Q&A: Ross Roberts to Ford: Remember your strengths
That's the advice of a straight-talking Texan to Ford Motor Co.
Ross Roberts retired from Ford in 1999 but is still on call to the company's top executives, including Chairman Bill Ford.
"One, stay the course. Two, get off the negative," said Roberts when asked what advice he has dispensed to those grappling with Ford Motor's current tough times. "Get back on the offensive instead of being defensive. The only way you are going to win is to be positive and go do it. Some think that is naive. I don't."
Roberts, 65, was one of the last of a generation of powerful general managers who controlled the North American market at Ford Motor and General Motors during the 1980s and much of the 1990s.
As Ford Division general manager from 1991 to 1998, Roberts was instrumental in turning light trucks such as the Ford Explorer into everyday personal-use vehicles. After a 37-year career at Ford, Roberts retired as president of Ford Investment Enterprises, the subsidiary overseeing the company's controversial dealership consolidation strategy known as the Ford Retail Network.
He was interviewed by Mary Connelly.
What is your favorite Ford Motor vehicle and why?
The Explorer. Because of the functionality of it. The versatility of it. The last one is the best. It just keeps getting improved. Besides, we make a lot of money off of those.
You were an early champion of SUVs and were pivotal in making them mainstream in America.
I look at the Explorer. The whole package is so versatile, with the sprawling of America. What America is really all about: about family and doing things together and visiting people and vacationing. Explorer gave us the opportunity to do that with greater ease and comfort.
The product engineers and product developers read the trends. There was beautiful buy-in at Ford Motor Co. on that product.
What was it about the Explorer that made it resonate in that era?
The concept was good. The package was great. It was an American-type vehicle. It was a vehicle Americans wanted to have. Dealers embraced it. It was really a truck on a truck platform. But it was a car. Our job was to get the dealers to put the emphasis on it and see the market potential.
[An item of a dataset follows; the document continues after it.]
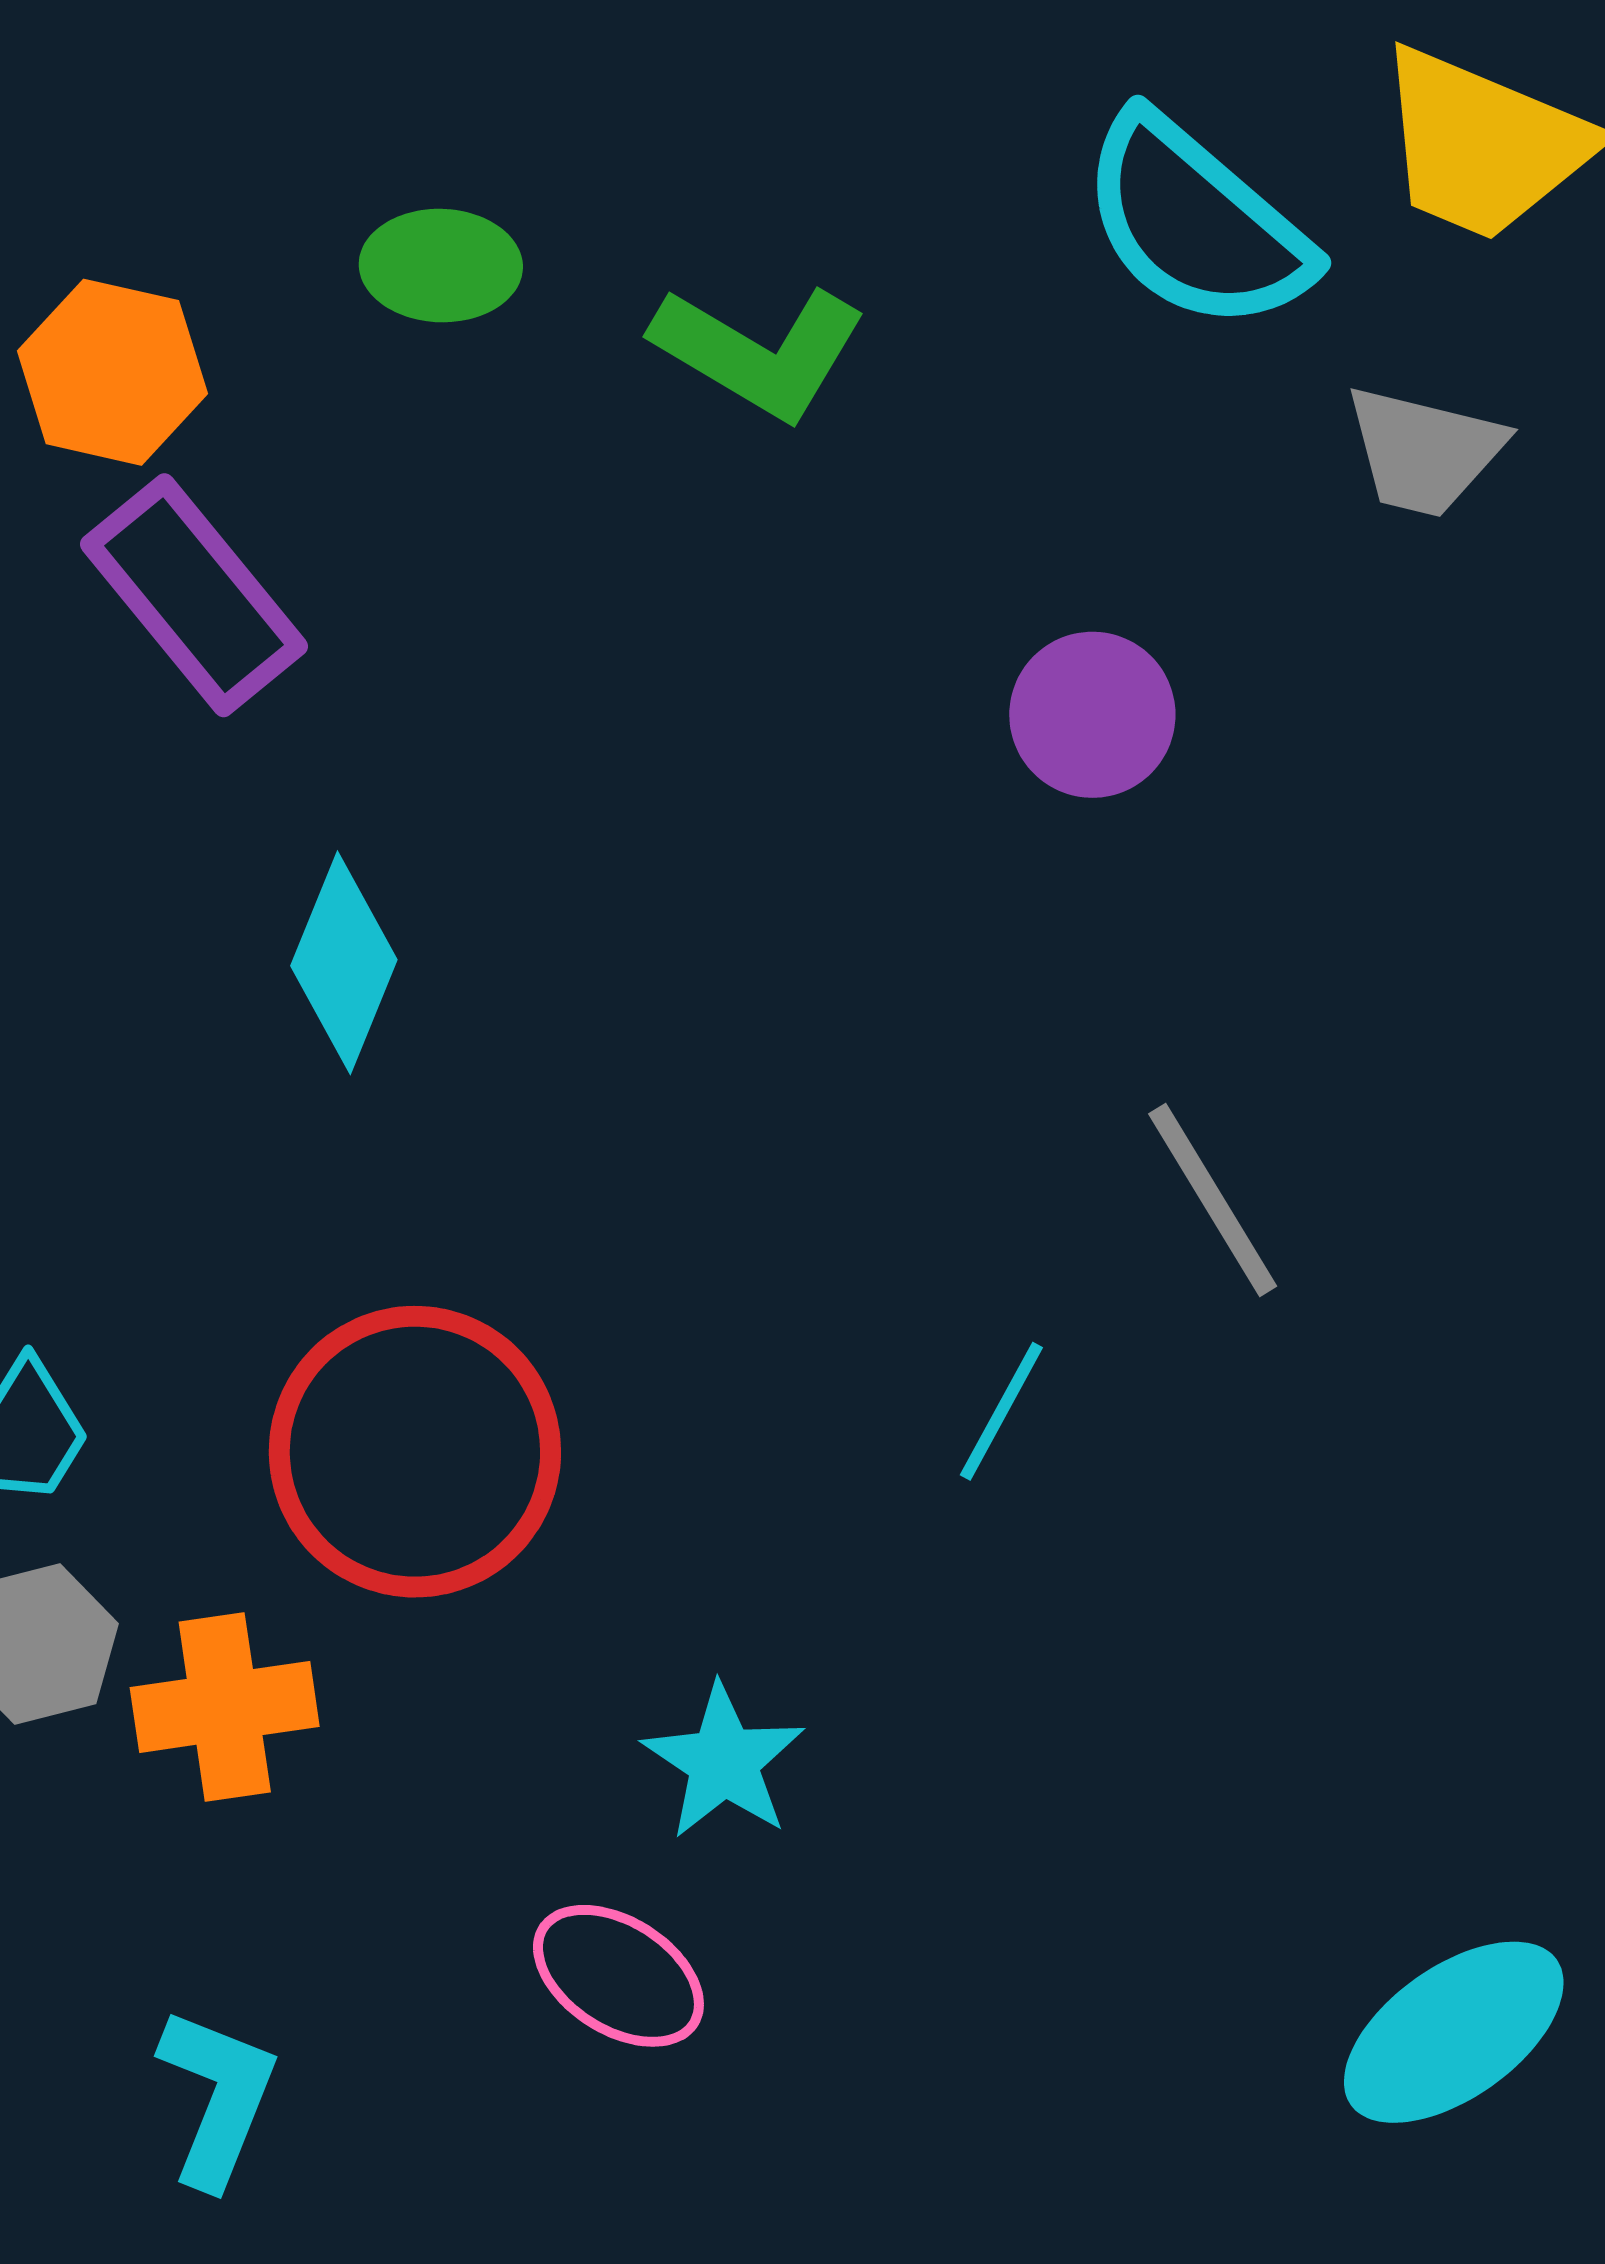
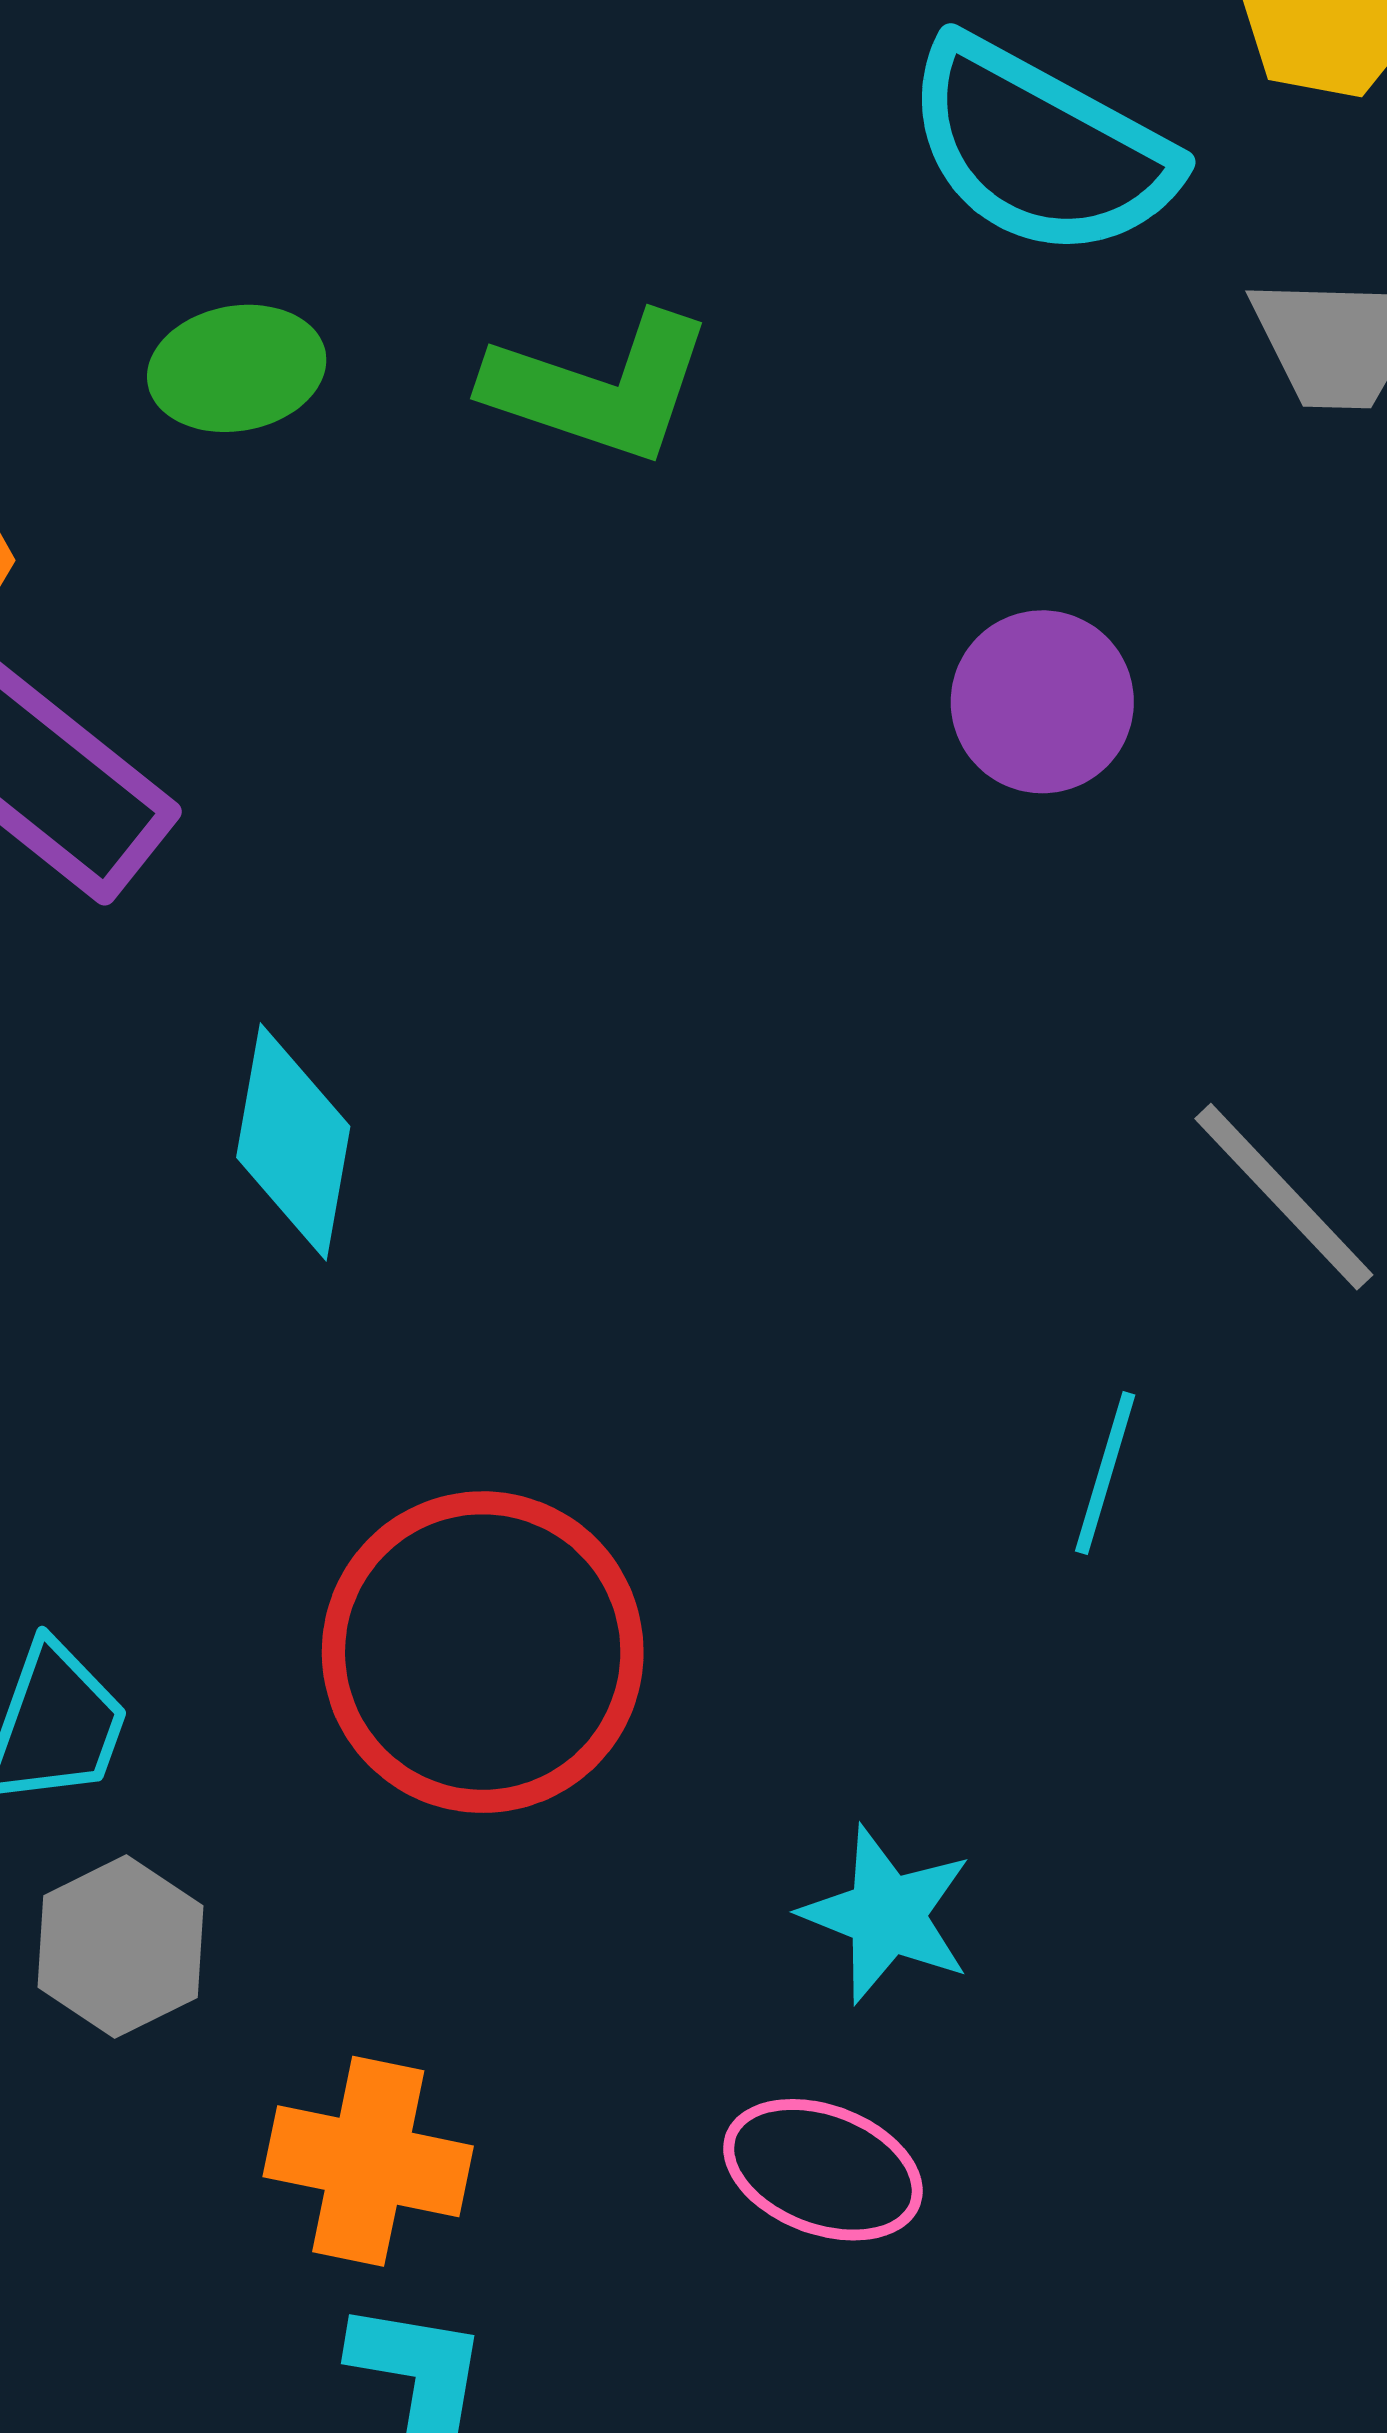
orange cross: (225, 1707) -> (368, 2161), moved, turned 32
What do think today when SUVs are under fire?
It is the biggest bunch of lack of knowledge I have ever seen in my life. I think it is ridiculous. Some of the big cars get less fuel economy than SUVs.
What about critics today who raise safety issues?
The SUV is wonderfully safe. I'm talking all SUVs, not just Explorer. There have been a ton of accidents that don't get reported where the Explorer saved a life because they were up high and safe.
What is the most memorable event at Ford in which you participated?
To get (Ford Division) leadership over Chevrolet and General Motors on trucks. And to take over the leadership position on cars and trucks (combined) in the 1990s. We had a lot of fun doing it. We had a lot of leadership battles. It got the company and the dealership people to work for a single objective.
And having the Ford Taurus No. 1 (in car sales in 1992). Taurus saved Ford Motor Co. To get it to No. 1 was a big deal back then.
Do you have any advice to help Ford get through the current tough times?
I've already given them that.
Stay the course. Work with the talent you have within the company. One of the reasons I joined Ford Motor Co. was because Ford Motor Co. promoted from within. There was no magic path to success. Every job you had, you had to do the best and then you got promoted.
One, stay the course. Two, get off the negative. Let's talk about our strengths, our positives. Get back on the offensive instead of being defensive as in the past few years.
To whom have you given that message?
I have talked to Bill Ford, Jim Padilla (president of North America), David Thursfield (president of international operations and global purchasing), Steve Lyons (Lincoln Mercury president) and Darryl Hazel. I talk to a lot of people still.